Author: Probably by Pope St. Gregory the Great (540-604). Meter: Iambic dimeter. Translation anon, in the Hymnal Noted. There are twenty translations. First line of Original Text: Telluris ingens Conditor. Theme: The work of the third day, viz., the separation of the land from the water, and the creation of every species of plant. As recorded by Moses: Dixit vero Deus: Congregentur aquæ, quæ sub cœlo stint, in locum unum et appareat arida. Et factum est ita. Et vocavit Deus aridam Terram; congregationesque aquarum appellavit Maria. . . . Et ait: Germinet terra herbam virentem et facientem semen et lignum pomiferum, faciens fructum juxta genus suum, cujus semen in semetipso sit super terram. Et factum est ita. Et protulit terra herbam virentem, et facientem semen juxta genus suum, lignumque faciens fructum, et habens unumquodque sementem secundum speciem suam. Et vidit Deus quod esset bonum. Et factum est vespere et mane dies tertius (Gen. 1, 9-13).
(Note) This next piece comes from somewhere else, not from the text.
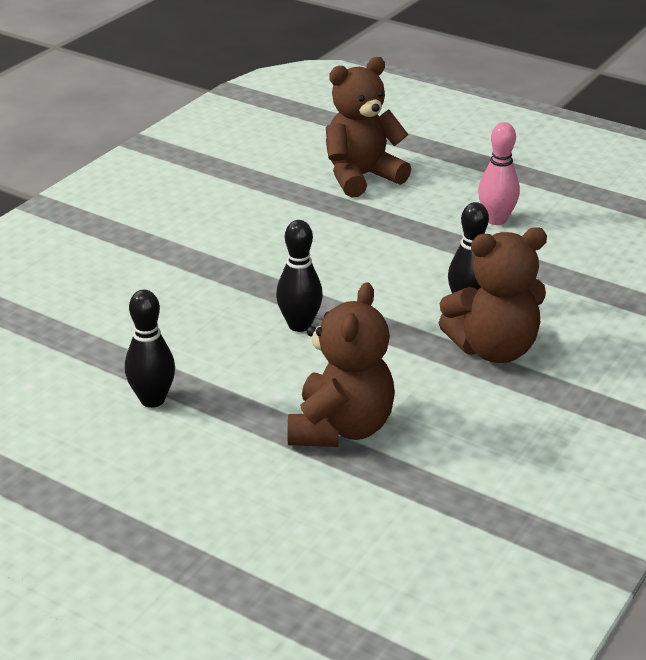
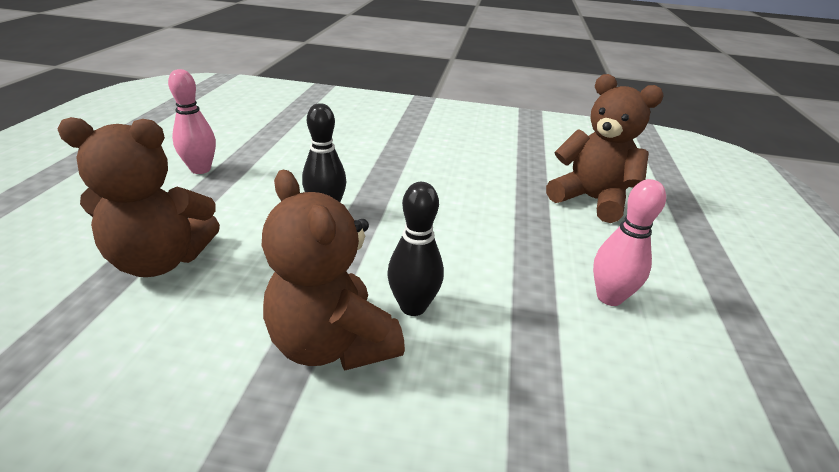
camera: 65 degrees right, 0 degrees up
black bowling pin [125,290,175,408] -> pink bowling pin [168,69,216,174]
  1. “Benignant Creator of the world, who didst divide the surface of the earth, and driving off the troubled waters didst firmly establish the land;” Solum, lit., ground, soil.
  2. “That it might bring forth appropriate produce, be adorned with golden flowers, become prolific in fruits, and yield agreeable sustenance.” Decora and fecunda agree with terra, understood. Sisteret, in the sense of existeret. Pastum, food for men and beasts.
  3. “Cleanse by the freshness of Thy grace the wounds of the sin-parched soul, that it may wash away with tears its evil deeds, and suppress sinful emotions.” Munda, imper. of mundare. Virore, viror, oris (from vireo 2, to be fresh, vigorous), freshness, power, vigor. Mens is the subj. of diluat and atterat.
  4. “May it obey Thy commands; may it draw nigh nothing sinful; that it may rejoice to be filled with good, and know not the stroke of death.” Mortis ictus, the stroke of death, i.e., mortal sin. The Original Text, translated above, has actum for ictum.